Sie strich das Haar aus der Stirn und sann dem vergangenen Tage nach. Kollegen des Verstorbenen hatten ihren Beileidsbesuch gemacht; sie sprachen von seinem Fleiße, seinem kameradschaftlichen Verhalten, seiner Beliebtheit; steif und langweilig saßen sie da in ihren langen, schwarzen Röcken und blickten verstohlen nach der Uhr. Der Kapellmeister Bernhard kam, ein kleiner, dicker Mensch mit Brille und schwarzen Haaren; er sah wie eine Karikatur von Franz Schubert aus. Hastig, in abgerissenen Sätzen erzählte er von Pauls unvollendeter Oper. »Wie er sich das hat abringen können – bei seinem erbärmlichen Werktagsberuf! Na ja – er hat ja die Nächte durchgearbeitet. Das andere Leben! Das andere Leben!« Er sprang auf, lief im Zimmer auf und ab, setzte sich an den Flügel; unter seinen Händen quoll eine Melodie, leise, voll Sehnsucht und Schwermut. Sie aber blickte an ihm vorüber ins Endlose, mit versteinertem Gesicht.

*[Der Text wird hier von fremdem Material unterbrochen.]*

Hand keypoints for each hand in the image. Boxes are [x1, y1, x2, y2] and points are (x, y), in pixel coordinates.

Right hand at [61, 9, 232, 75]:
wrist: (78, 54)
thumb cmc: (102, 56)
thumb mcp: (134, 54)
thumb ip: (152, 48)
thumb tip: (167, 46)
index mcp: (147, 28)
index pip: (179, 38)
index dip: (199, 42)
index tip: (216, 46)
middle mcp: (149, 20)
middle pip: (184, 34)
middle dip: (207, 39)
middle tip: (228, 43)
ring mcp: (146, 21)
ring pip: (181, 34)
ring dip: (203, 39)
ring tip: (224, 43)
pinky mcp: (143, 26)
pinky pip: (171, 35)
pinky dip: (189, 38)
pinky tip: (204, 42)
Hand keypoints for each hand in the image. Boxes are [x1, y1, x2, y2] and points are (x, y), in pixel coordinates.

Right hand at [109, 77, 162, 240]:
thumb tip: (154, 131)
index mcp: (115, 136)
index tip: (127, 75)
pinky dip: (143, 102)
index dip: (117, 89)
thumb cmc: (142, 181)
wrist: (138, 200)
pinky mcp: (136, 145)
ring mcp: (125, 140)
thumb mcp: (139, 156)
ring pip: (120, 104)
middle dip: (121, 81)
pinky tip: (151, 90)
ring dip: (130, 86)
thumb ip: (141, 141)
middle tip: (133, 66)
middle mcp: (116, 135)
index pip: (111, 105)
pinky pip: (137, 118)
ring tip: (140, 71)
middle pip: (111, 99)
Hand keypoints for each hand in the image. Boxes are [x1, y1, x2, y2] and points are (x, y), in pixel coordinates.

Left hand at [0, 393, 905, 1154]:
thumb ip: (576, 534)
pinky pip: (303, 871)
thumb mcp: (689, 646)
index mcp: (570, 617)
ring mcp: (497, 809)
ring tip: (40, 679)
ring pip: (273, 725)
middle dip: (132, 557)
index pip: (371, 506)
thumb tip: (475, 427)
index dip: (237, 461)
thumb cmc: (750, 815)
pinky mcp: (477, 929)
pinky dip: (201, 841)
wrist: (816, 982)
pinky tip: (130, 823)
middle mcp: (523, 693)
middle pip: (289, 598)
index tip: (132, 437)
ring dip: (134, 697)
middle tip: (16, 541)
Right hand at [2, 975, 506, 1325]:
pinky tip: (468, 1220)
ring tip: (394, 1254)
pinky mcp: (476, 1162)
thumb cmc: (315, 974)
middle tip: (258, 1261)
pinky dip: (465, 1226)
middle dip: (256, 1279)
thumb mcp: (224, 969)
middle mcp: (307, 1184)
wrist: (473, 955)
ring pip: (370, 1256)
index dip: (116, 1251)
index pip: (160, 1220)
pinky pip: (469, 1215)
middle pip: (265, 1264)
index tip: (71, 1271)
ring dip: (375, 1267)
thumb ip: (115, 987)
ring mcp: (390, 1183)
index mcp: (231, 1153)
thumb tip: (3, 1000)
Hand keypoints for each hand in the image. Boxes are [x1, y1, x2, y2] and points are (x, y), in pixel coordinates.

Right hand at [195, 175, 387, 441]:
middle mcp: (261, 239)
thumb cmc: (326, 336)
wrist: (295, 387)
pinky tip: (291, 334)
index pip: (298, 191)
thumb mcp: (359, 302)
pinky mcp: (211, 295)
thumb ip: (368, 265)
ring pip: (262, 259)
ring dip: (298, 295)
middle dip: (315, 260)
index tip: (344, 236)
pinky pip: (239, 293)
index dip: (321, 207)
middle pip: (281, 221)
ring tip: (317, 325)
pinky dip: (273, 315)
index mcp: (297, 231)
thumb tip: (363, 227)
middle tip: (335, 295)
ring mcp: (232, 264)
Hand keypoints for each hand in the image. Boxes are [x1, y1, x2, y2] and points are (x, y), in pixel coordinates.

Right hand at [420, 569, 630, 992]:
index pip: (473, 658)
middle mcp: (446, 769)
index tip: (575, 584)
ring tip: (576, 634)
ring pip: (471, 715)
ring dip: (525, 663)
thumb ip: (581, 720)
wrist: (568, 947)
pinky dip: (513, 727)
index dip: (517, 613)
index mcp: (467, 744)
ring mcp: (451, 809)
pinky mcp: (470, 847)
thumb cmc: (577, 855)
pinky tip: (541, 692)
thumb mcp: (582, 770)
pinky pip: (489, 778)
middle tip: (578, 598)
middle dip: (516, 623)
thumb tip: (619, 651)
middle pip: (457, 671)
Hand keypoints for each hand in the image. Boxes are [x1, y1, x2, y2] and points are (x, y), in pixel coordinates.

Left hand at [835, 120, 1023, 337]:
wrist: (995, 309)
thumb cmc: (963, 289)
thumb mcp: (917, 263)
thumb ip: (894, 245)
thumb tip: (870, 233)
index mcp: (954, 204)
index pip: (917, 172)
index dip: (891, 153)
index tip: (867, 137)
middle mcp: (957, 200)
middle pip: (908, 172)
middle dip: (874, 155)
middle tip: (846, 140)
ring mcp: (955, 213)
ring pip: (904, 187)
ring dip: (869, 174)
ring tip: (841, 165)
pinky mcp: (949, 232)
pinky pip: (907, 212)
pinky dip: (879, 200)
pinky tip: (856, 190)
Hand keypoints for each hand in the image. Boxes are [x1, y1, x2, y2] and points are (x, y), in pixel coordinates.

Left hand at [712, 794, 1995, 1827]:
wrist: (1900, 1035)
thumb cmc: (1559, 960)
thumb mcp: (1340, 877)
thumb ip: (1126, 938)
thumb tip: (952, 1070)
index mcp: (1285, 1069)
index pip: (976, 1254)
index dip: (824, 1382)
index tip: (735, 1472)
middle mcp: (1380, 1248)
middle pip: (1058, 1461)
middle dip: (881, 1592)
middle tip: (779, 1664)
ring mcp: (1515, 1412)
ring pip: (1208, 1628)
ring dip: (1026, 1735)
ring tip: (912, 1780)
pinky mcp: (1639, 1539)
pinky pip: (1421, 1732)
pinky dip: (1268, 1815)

Sonnenstrahlen zitterten durch das Fenster. Sie nahm eine Umhülle, ging hinüber in sein Arbeitszimmer. Fröstelnd saß sie mit bloßen Armen vor dem Schreibtisch und zog mühsam eine der unteren Schubladen auf. Ein Paket lag da, mit schwarzen Kreuzbändern verschnürt; er hatte davon gesprochen in den paar lichten Minuten vor dem letzten verzweifelten Kampf mit der Vernichtung; irre, zerrissene Worte, hinter denen es wie ein angstvolles Fragen und Drängen lag. Sie verstand ihn nicht; sie konnte nichts tun, als immer von neuem die feuchte, kalte Stirn streicheln und seine Hände drücken, die schwer und kühl waren wie Blei.

Sie hob das Paket aus der Lade; es knisterte unter dem krampfhaften Druck ihrer Finger, die einen Stoß von Papierblättern fühlten und außerdem noch ein hartes, flaches, 11 kantiges Ding. Ein Schauer lief ihr über den Rücken; sie wagte nicht, die Schnur abzustreifen, und starrte minutenlang vor sich hin, als müsse sie ihre Seelenkräfte erst sammeln zu irgendeiner entscheidenden Tat.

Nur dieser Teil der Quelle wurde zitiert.